(What to produce): Copy the entries below word for word, omitting the pictures.

(Dataset entries)
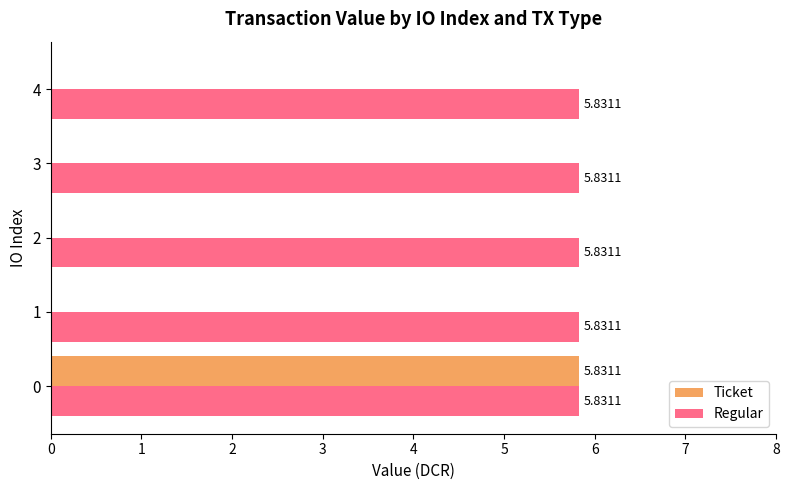

Is the value of Ticket at 2 greater than the value of Regular at 2?

No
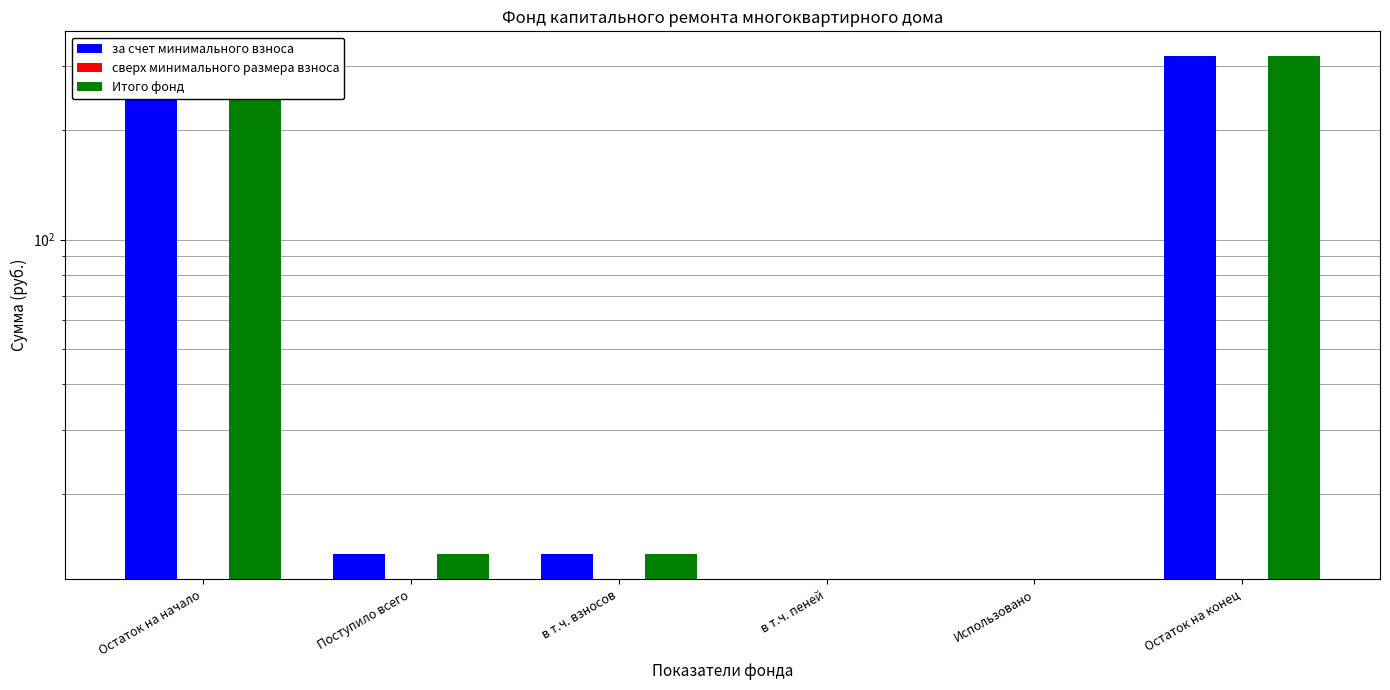

Reading left to right, what are all the values shown in this chart?

за счет минимального взноса: 305.5	13.7	13.7	0.0	0.0	319.2
сверх минимального размера взноса: 0.0	0.0	0.0	0.0	0.0	0.0
Итого фонд: 305.5	13.7	13.7	0.0	0.0	319.2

(Solution):
Is the value of Ticket at 2 greater than the value of Regular at 2?

No

Reading left to right, what are all the values shown in this chart?

за счет минимального взноса: 305.5	13.7	13.7	0.0	0.0	319.2
сверх минимального размера взноса: 0.0	0.0	0.0	0.0	0.0	0.0
Итого фонд: 305.5	13.7	13.7	0.0	0.0	319.2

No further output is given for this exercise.